A policeman, Rakesh, told mediapersons gathered at the spot, "When I entered the building, the smoke was so thick that it was difficult to see the person standing just beside you. I could rescue four persons from the spot."
Keshavan told The Quint, "I did not know that there were electronic bikes parked in the cellar. I had stayed at the hotel a year ago when I was in Hyderabad for business. I opted for the same hotel when I came this time too."
Regional Fire Officer V Papaiah told The Quint that the owners of the commercial building had not obtained a No Objection Certificate (NOC) from the fire safety department.
However, the building had some of the firefighting equipment mandated by the fire safety department. There were hose reels, smoke alarms, and sprinklers in the building.
If the guests and the staff had escaped to the terrace of the building, lives could have been saved, the regional officer said. In the basement, where the fire broke out, water sprinklers had turned on. This created thick smoke.

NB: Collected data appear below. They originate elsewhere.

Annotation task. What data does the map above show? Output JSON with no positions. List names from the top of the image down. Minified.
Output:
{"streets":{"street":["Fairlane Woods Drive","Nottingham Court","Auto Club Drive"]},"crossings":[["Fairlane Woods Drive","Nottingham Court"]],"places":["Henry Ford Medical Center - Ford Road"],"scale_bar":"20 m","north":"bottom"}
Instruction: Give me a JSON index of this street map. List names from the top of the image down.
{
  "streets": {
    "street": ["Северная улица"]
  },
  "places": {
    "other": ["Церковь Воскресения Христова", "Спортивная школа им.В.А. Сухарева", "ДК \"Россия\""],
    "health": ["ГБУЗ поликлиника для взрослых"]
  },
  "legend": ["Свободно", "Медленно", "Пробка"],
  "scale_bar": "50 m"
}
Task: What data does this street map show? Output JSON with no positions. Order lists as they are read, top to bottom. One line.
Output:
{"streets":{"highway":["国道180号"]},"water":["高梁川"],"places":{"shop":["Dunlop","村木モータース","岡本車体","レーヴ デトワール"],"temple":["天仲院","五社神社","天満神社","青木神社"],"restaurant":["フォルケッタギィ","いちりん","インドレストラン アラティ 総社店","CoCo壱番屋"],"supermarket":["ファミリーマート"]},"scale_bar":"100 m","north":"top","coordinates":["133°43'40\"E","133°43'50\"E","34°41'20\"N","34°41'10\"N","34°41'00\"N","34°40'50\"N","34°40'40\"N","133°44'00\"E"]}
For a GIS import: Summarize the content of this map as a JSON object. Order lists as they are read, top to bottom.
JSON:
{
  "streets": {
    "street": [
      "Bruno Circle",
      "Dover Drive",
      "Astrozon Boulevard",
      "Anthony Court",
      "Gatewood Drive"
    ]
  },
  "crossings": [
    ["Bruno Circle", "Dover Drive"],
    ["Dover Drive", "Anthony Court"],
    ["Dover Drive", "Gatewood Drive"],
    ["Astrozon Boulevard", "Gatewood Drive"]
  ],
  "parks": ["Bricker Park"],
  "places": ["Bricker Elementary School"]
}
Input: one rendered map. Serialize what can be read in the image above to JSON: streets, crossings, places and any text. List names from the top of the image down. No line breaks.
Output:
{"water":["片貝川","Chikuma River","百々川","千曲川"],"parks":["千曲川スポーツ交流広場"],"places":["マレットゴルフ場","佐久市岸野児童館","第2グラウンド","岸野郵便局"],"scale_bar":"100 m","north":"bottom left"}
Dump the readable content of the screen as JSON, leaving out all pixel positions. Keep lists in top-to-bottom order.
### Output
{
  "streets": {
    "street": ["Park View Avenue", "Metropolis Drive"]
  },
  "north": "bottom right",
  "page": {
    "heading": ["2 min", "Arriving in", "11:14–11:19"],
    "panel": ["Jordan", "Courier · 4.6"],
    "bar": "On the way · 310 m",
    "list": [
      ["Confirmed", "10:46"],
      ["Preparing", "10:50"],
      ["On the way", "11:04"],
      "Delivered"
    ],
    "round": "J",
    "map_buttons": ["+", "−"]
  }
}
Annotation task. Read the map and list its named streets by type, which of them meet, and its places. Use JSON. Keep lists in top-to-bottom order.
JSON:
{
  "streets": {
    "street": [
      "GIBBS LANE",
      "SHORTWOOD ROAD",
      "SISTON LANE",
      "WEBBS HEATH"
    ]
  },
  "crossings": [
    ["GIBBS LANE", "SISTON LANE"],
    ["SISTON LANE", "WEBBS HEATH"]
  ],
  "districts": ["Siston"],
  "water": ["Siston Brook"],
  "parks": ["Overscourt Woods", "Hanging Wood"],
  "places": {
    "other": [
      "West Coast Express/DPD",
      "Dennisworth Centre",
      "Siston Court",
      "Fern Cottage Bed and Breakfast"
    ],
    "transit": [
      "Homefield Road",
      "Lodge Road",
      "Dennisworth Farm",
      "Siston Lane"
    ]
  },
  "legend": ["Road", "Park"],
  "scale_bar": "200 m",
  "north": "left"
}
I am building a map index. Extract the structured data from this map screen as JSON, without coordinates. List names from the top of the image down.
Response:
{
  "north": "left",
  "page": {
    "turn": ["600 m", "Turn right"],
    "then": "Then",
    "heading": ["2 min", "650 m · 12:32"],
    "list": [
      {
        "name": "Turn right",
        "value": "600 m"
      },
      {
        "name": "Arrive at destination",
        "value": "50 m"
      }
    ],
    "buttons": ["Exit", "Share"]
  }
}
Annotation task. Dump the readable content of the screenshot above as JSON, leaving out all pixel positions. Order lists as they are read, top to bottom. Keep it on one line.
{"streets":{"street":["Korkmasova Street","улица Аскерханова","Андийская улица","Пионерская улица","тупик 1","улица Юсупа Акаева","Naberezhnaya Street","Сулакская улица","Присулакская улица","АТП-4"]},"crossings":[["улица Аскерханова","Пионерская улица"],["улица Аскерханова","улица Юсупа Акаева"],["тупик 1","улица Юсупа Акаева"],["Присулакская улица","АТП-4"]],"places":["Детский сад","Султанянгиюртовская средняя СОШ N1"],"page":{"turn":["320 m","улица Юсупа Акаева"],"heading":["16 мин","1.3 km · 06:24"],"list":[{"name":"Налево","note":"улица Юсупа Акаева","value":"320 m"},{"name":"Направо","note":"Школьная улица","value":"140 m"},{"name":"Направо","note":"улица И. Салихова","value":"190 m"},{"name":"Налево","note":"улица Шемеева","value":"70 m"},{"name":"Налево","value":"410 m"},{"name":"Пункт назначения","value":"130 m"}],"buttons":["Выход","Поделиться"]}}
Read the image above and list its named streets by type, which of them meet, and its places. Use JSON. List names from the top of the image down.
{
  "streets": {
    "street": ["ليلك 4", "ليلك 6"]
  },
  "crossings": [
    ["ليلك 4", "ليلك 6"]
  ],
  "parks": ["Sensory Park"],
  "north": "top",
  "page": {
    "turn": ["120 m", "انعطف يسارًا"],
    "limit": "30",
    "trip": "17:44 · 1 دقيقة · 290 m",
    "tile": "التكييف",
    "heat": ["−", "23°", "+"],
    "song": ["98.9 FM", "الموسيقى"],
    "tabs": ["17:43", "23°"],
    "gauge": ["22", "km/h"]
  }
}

Many hotel guests must have been caught unaware when the smoke suddenly rose, DCP Chandana Deepti told The Quint. "People may not have noticed the smoke at first. The fire could be contained, but those trapped had inhaled too much smoke," Deepti said.
The case is under investigation, he added. As per the fire safety norms, the building should also have had one lakh litre of water in the sump for dousing flames. An additional 10,000 litre of water should have been stored on the terrace.
However, a lack of ventilation turned out to be fatal for most guests in the building, regional fire officer Papaiah said. "Had there been enough vents for the smoke to escape, then fatalities could have been averted," he said.
There were 28 rooms for guests in the hotel of which 25 were occupied.